(Figure comprehension tasks)
--
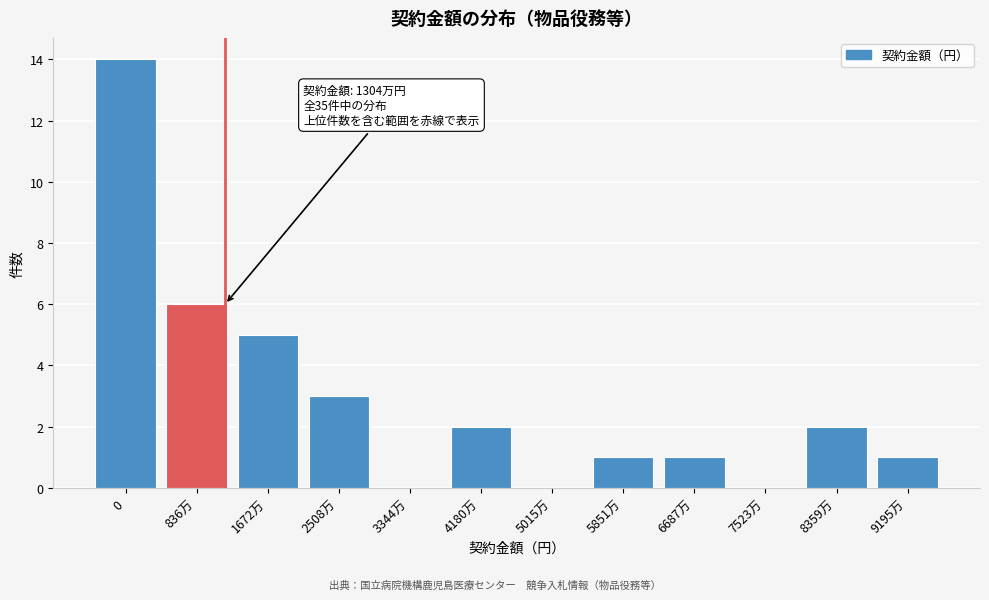

Reading left to right, transcribe all the data shown in this chart.

0=14	836万=6	1672万=5	2508万=3	3344万=0	4180万=2	5015万=0	5851万=1	6687万=1	7523万=0	8359万=2	9195万=1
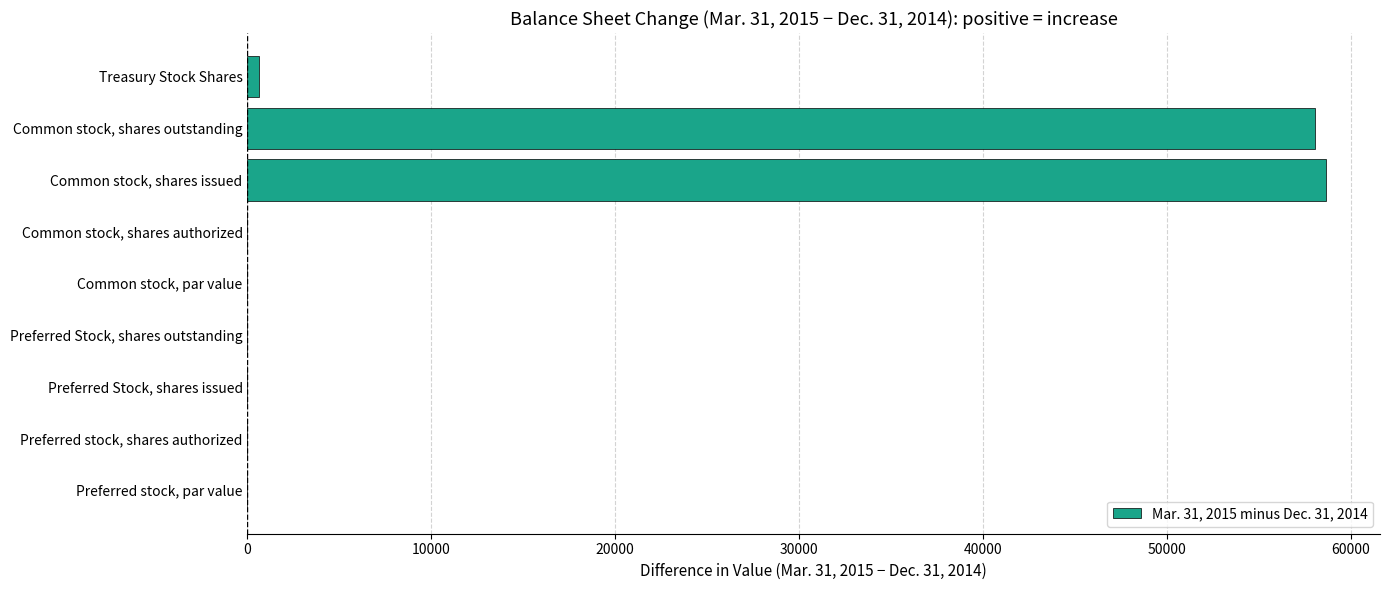

The chart shows a value of 0 at Common stock, shares authorized. True or false?

True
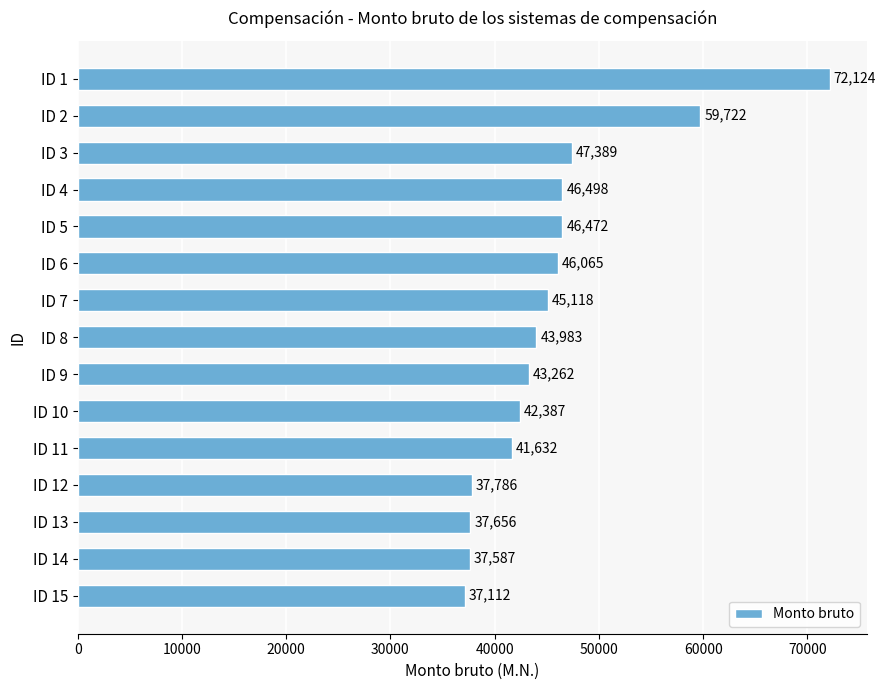

Read the value at ID 11, to the nearest 100.

41600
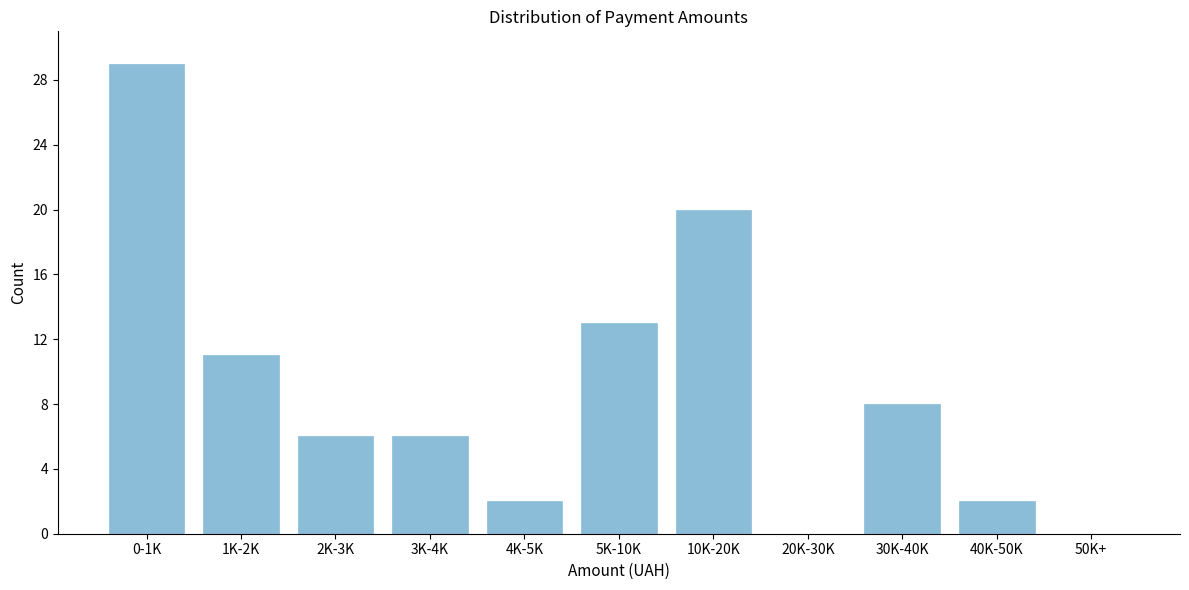

Reading right to left, what are all the values shown in this chart?

50K+=0	40K-50K=2	30K-40K=8	20K-30K=0	10K-20K=20	5K-10K=13	4K-5K=2	3K-4K=6	2K-3K=6	1K-2K=11	0-1K=29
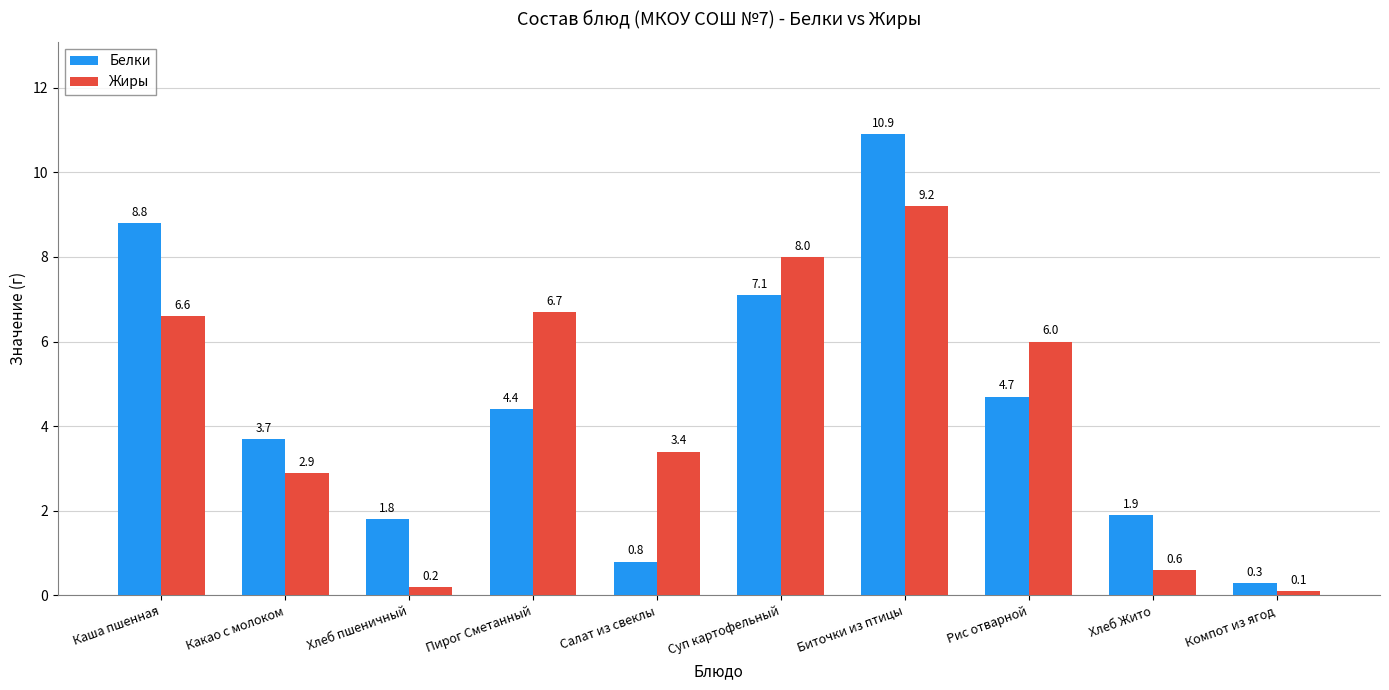

At which category is the sum across all series the highest?

Биточки из птицы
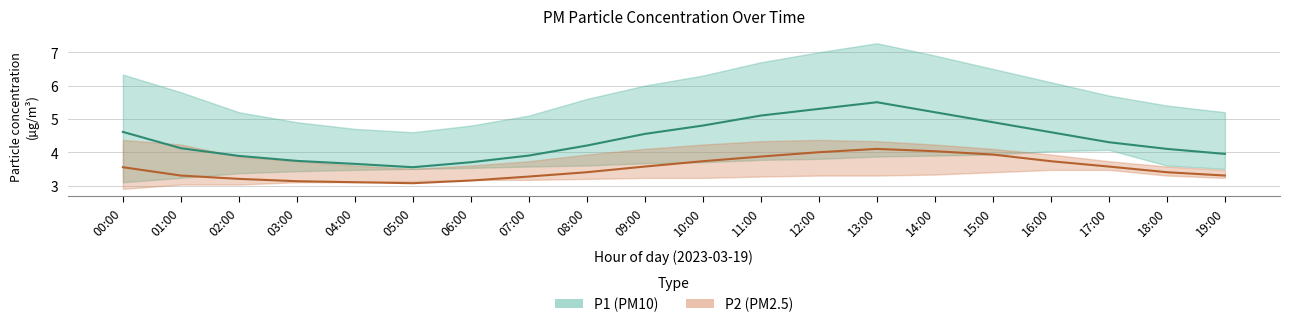

What are all the series names shown in the legend?

P1, P2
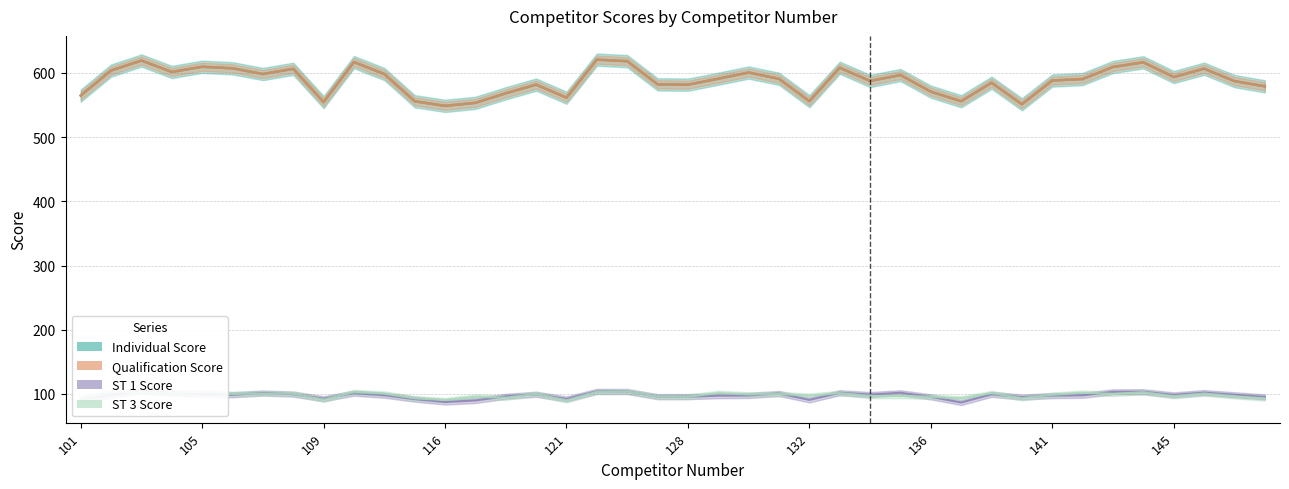

True or false: Individual Score and ST 3 Score cross at least once.

False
--
▶ [TO DO] Output everything from the line containing "At which category" down to the last of the items as a numbered list, skipping blank lines and leaving out the pictures.

▶ [RESULT]
1. At which category is the sum across all series the highest?
2. Биточки из птицы
3. What are all the series names shown in the legend?
4. P1, P2
5. True or false: Individual Score and ST 3 Score cross at least once.
6. False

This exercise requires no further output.